What needs to be done: Each line of the data below goes into the copy exactly; pictures do not.

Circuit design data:
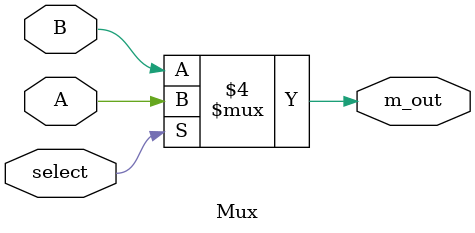
<source format=v>
module Mux(m_out, A, B, select);
output m_out;
input A,B,select;
reg m_out;
always @(A or B or select) begin //or - Not same as |
	if (select == 1) begin
		m_out = A;
	end
	else begin
		m_out = B;
	end
end
endmodule
</source>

Answer space:
<source format=v>
module Mux(m_out, A, B, select);
output m_out;
input A,B,select;
reg m_out;
always @(A or B or select) begin //or - Not same as |
	if (select == 1) begin
		m_out = A;
	end
	else begin
		m_out = B;
	end
end
endmodule
</source>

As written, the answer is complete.